I personally like William Gibson's take on this, from Gernsback Continuum:
> "But the couple in front of me lived in it, and they frightened me. They were the children of Dialta Downes's '80s-that-wasn't; they were Heirs to the Dream. They were white, blond, and they probably had blue eyes. They were American. Dialta had said that the Future had come to America first, but had finally passed it by. But not here, in the heart of the Dream. Here, we'd gone on and on, in a dream logic that knew nothing of pollution, the finite bounds of fossil fuel, or foreign wars it was possible to lose. They were smug, happy, and utterly content with themselves and their world. And in the Dream, it was their world."
> "Behind me, the illuminated city: Searchlights swept the sky for the sheer joy of it. I imagined them thronging the plazas of white marble, orderly and alert, their bright eyes shining with enthusiasm for their floodlit avenues and silver cars. It had all the sinister fruitiness of Hitler Youth propaganda."
A movie about chasing the love of your life down at the airport right before they board would be solved with a text message and some emoji instead.
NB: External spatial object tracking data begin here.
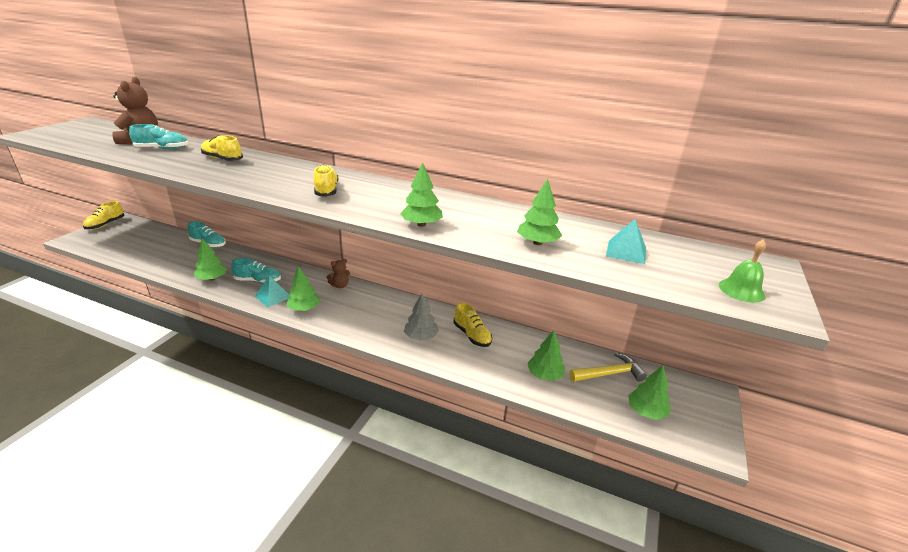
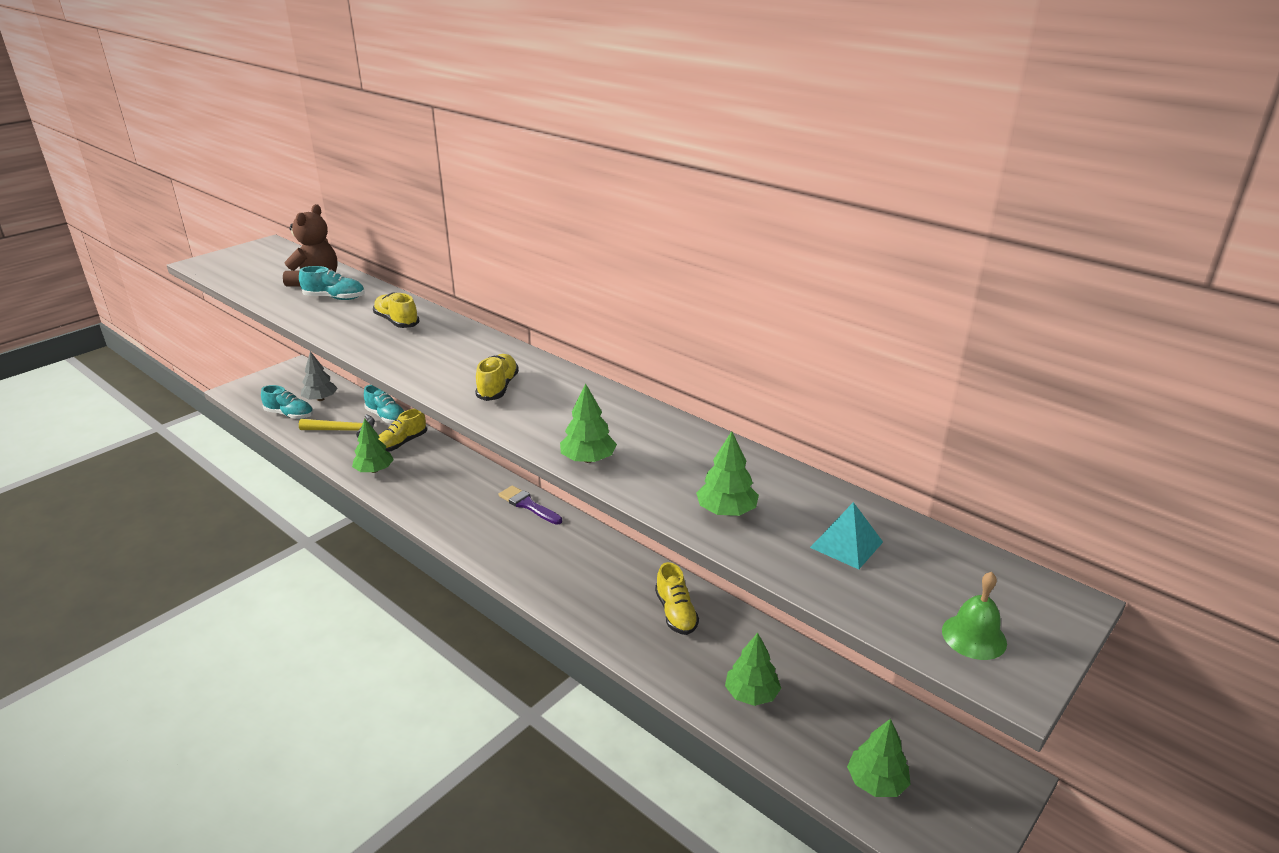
camera: 20 degrees right, 0 degrees up
yellow shoe [83,201,124,230] -> yellow shoe moved to [379,408,427,452]
turquoise shoe [231,258,281,283] -> turquoise shoe moved to [261,385,313,419]
turquoise pyramid [255,275,290,307] -> none
green tree [287,266,320,311] -> none
brown teddy bear [327,259,350,288] -> purple brush [498,485,562,525]
grey tree [404,293,439,341] -> grey tree moved to [301,351,338,401]
yellow hammer [569,352,647,382] -> yellow hammer moved to [299,414,375,438]

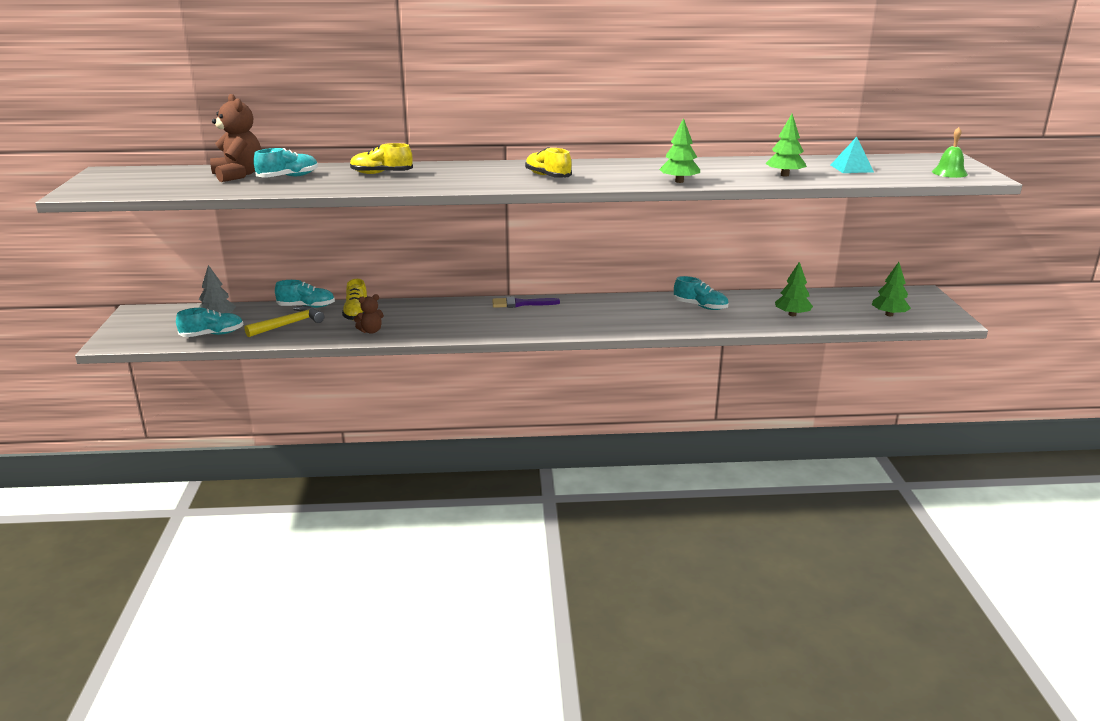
camera: 45 degrees left, 5 degrees down
green tree [352,418,394,473] -> brown teddy bear [354,294,384,334]
yellow shoe [655,562,699,635] -> turquoise shoe [674,276,728,310]

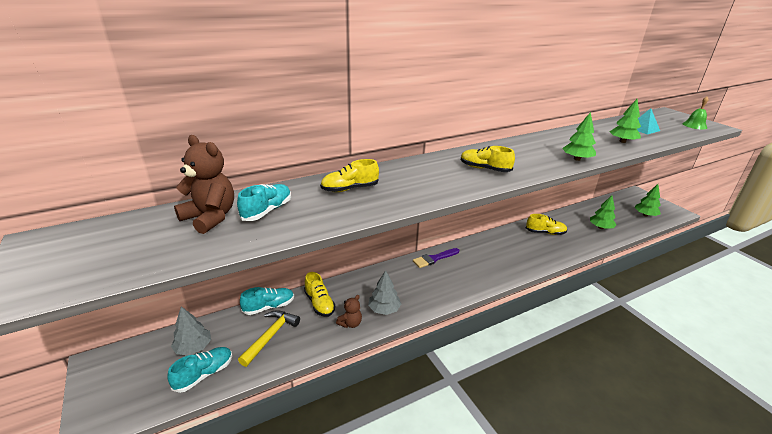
camera: 25 degrees left, 5 degrees up
turquoise shoe [674,276,728,310] -> yellow shoe [526,214,567,235]
none -> grey tree [368,270,401,315]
A movie about everyone going off to war would instead be droning some people from far away. Even getting droned is less dramatic... no chase or fight or glory, just one second there and the next second not. The war in Ukraine would be implausible as a modern movie (An evil villian attacks with tanks and blows up schools to rebuild some mythical empire? Uh, sounds dated and cliche.)
So drama in movies is now mostly due to people making unnecessary drama. And has anyone else noticed that political dramas are almost always about what people say and never what they do?
Something like that anyway. Horror films and dark stories make everyday life feel more enjoyable. Or they could, if we can take things in that light.
Happiness is ultimately a pretty subjective matter, no less when trying to compare across many generations.
Reject folly and pursue wisdom.
Proverbs 5:18 - Let thy fountain be blessed: and rejoice with the wife of thy youth.
Because smart phones were about to ruin their lives.
It was a culture that "valued" long-term relationships to the extent that they were Ok with the relationship completely destroying individuals. And it had an implicit nod to at least men seeking release value outside the relationship, as long as it was discreet.
It had a large amount of mind-alterning drugs - alcohol. Barbiturates. Valium. The latter two prescribed excessively if you deviated in any way from the norm. It was OK with performing lobotomies on people to have them perform within norm.
There were almost no news except what was officially approved. You'd mostly lose contact with friends who moved more than a few miles away - long distance contact through mail is hard.
Housework was hard manual labor, because there were little affordable tools. (They were just starting to become normal). In terms of performing arts, it was a wasteland because the vast majority of cities didn't have the size to support art scenes.
I could go on. But what I'd really like to say is: Both the picture you paint, and the one I paint, are likely overemphasizing certain characteristics. In that, we generalize way too much. Happiness is individual, not cultural. Culture is tribal, not general. And more importantly, culture is what we make of it - and so imagining where to go from here very much becomes "where do you want it to go, and what can you do about that"
LSD was synthetized in 1938, its psychedelic potential discovered in 1943 and it was used both by psychiatry and for spiritual/recreational purposes through the 50s and 60s until Nixon started "war on drugs".